**Exercise directions**
Leave out the pictures and copy every record exactly.

**Input material**
########################################

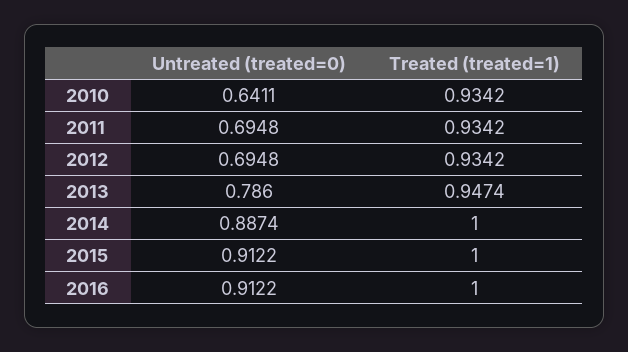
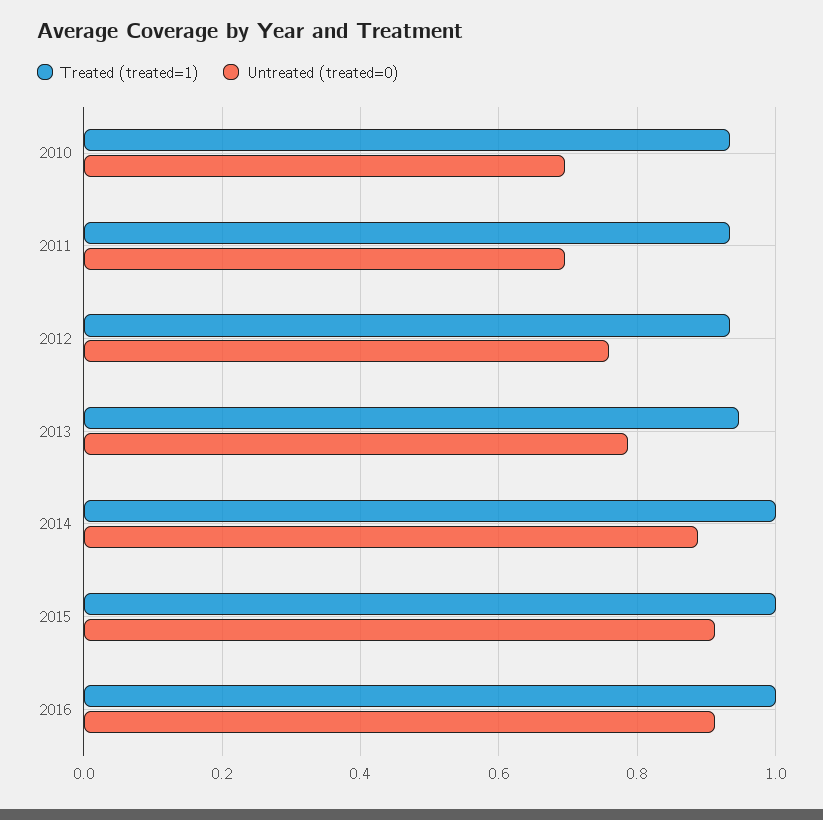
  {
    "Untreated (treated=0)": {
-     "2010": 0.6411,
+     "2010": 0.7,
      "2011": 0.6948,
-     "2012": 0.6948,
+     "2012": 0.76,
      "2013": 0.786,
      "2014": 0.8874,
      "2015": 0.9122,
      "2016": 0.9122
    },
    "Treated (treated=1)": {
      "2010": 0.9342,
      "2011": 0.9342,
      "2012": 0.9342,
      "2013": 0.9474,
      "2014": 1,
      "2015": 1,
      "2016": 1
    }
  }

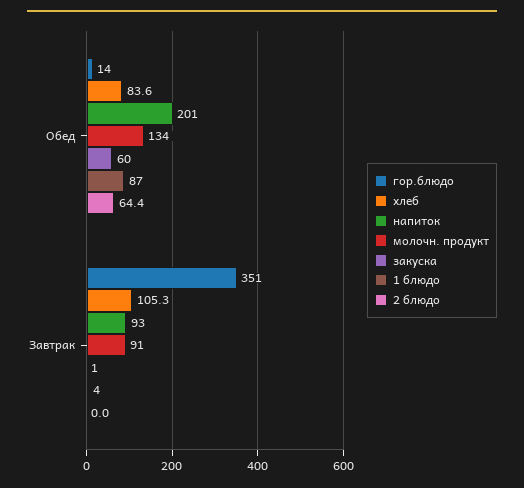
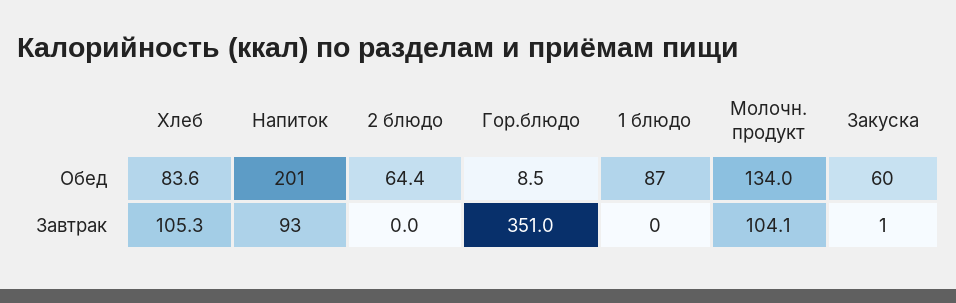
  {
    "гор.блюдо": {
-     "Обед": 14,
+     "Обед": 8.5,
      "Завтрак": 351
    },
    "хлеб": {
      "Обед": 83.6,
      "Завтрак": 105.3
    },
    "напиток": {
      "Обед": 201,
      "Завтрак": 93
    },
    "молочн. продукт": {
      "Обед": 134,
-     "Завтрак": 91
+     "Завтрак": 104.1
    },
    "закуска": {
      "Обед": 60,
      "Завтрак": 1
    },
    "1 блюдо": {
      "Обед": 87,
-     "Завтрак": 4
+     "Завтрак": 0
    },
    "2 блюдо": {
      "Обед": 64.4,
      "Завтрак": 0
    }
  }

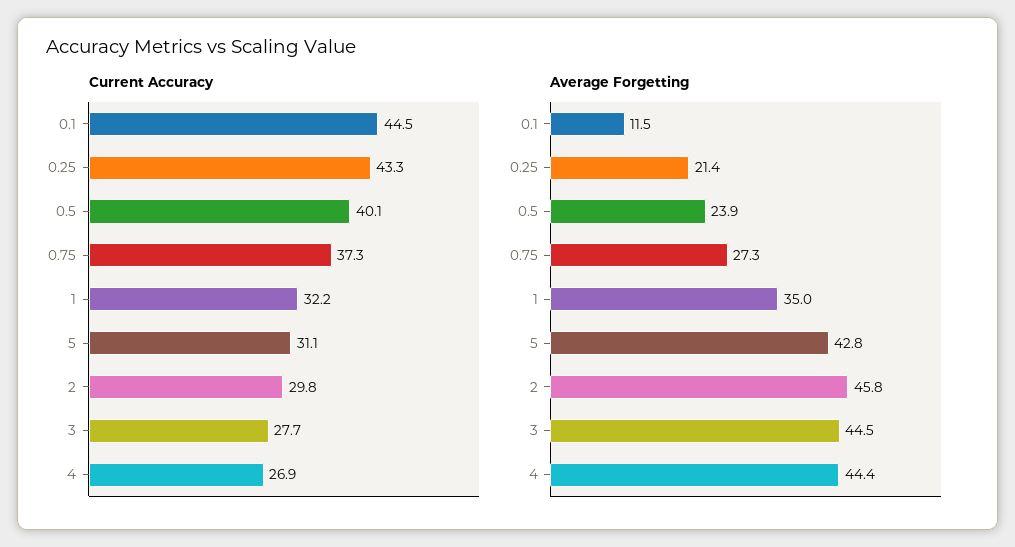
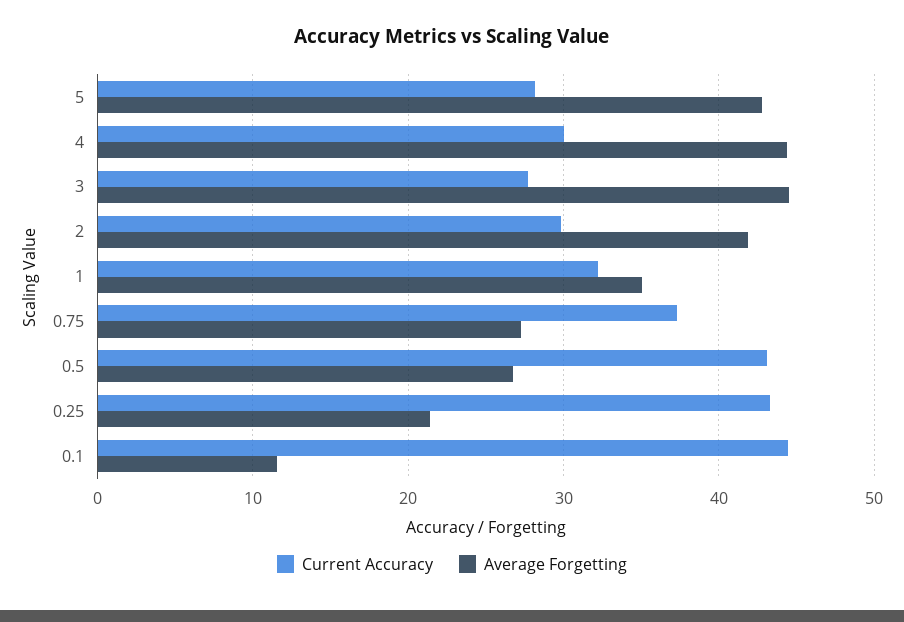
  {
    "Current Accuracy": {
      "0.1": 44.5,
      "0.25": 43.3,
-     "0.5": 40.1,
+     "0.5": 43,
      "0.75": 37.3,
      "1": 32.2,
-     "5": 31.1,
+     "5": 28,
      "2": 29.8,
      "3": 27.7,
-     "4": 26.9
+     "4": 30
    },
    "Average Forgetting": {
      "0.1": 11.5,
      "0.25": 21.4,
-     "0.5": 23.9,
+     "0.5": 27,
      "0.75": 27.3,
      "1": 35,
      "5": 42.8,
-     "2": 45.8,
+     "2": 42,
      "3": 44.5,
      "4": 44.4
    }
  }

########################################

**Your response**
  {
    "Untreated (treated=0)": {
-     "2010": 0.6411,
+     "2010": 0.7,
      "2011": 0.6948,
-     "2012": 0.6948,
+     "2012": 0.76,
      "2013": 0.786,
      "2014": 0.8874,
      "2015": 0.9122,
      "2016": 0.9122
    },
    "Treated (treated=1)": {
      "2010": 0.9342,
      "2011": 0.9342,
      "2012": 0.9342,
      "2013": 0.9474,
      "2014": 1,
      "2015": 1,
      "2016": 1
    }
  }

  {
    "гор.блюдо": {
-     "Обед": 14,
+     "Обед": 8.5,
      "Завтрак": 351
    },
    "хлеб": {
      "Обед": 83.6,
      "Завтрак": 105.3
    },
    "напиток": {
      "Обед": 201,
      "Завтрак": 93
    },
    "молочн. продукт": {
      "Обед": 134,
-     "Завтрак": 91
+     "Завтрак": 104.1
    },
    "закуска": {
      "Обед": 60,
      "Завтрак": 1
    },
    "1 блюдо": {
      "Обед": 87,
-     "Завтрак": 4
+     "Завтрак": 0
    },
    "2 блюдо": {
      "Обед": 64.4,
      "Завтрак": 0
    }
  }

  {
    "Current Accuracy": {
      "0.1": 44.5,
      "0.25": 43.3,
-     "0.5": 40.1,
+     "0.5": 43,
      "0.75": 37.3,
      "1": 32.2,
-     "5": 31.1,
+     "5": 28,
      "2": 29.8,
      "3": 27.7,
-     "4": 26.9
+     "4": 30
    },
    "Average Forgetting": {
      "0.1": 11.5,
      "0.25": 21.4,
-     "0.5": 23.9,
+     "0.5": 27,
      "0.75": 27.3,
      "1": 35,
      "5": 42.8,
-     "2": 45.8,
+     "2": 42,
      "3": 44.5,
      "4": 44.4
    }
  }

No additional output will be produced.